17 October 2012

Lefty Loosy, Righty Tighty [picture fixed]

It's not often that I send regular reader off to some other post, but this is the exception. I'm going to explore the data referenced, just as I hope you will. There's more to quant than predicting the next 10 bagger.

For what it's worth is.R() is new to R-bloggers and already my preferred reference. You could do worse than spend time there. But don't leave Here, of course.

Just a note for Ubuntu users: you'll need to symlink gfortran-X.X to gfortran, if Hmisc isn't already installed (it requires fortran, of course and Hmisc will error out complaining it can't find the compiler).
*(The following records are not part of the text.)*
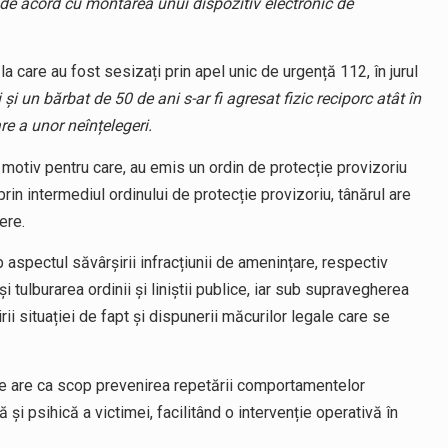
 de acord cu montarea unui dispozitiv electronic de
re la care au fost sesizați prin apel unic de urgență 112, în jurul
și un bărbat de 50 de ani s-ar fi agresat fizic reciporc atât în
are a unor neînțelegeri.
ă, motiv pentru care, au emis un ordin de protecție provizoriu
rin intermediul ordinului de protecție provizoriu, tânărul are
ere.
b aspectul săvârșirii infracțiunii de amenințare, respectiv
și tulburarea ordinii și liniștii publice, iar sub supravegherea
ii situației de fapt și dispunerii măcurilor legale care se
e are ca scop prevenirea repetării comportamentelor
că și psihică a victimei, facilitând o intervenție operativă în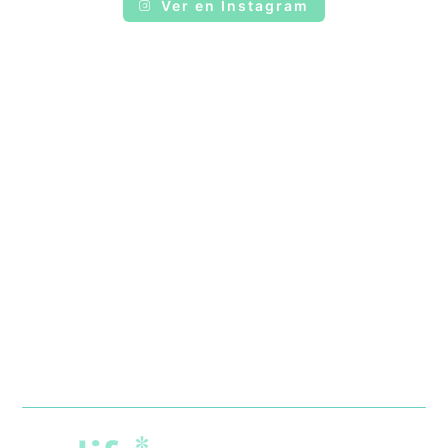
Ver en Instagram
The build scripts I've run across don't look for these Ubuntu's (Debians?) versioned compilers. Also, and I haven't worked out the fix, on my 10.04/2.15.0 machine, the party legend doesn't fill, and the two legends are flipped. We'll see. Since the version in the post doesn't expand, it's really hard to read.


2 comments:

dsparks said...

Here is a link to a slightly bigger version of the image: http://pbs.twimg.com/media/A5bKFpOCAAAitDO.png:large

Unfortunately, I don't have any experience in Ubuntu, so I can't figure out why you're getting the results you are -- I do think that the party legends look unfilled because there is a variable alpha. This can be overridden with override.aes = list(alpha = 1), as seen in this Gist: https://gist.github.com/3709443

Robert Young said...

That fixed it. I wonder whether this is connected to .9.2.1 of ggplot2, which got lots of changes. Hadn't seen this happen before. Thanks.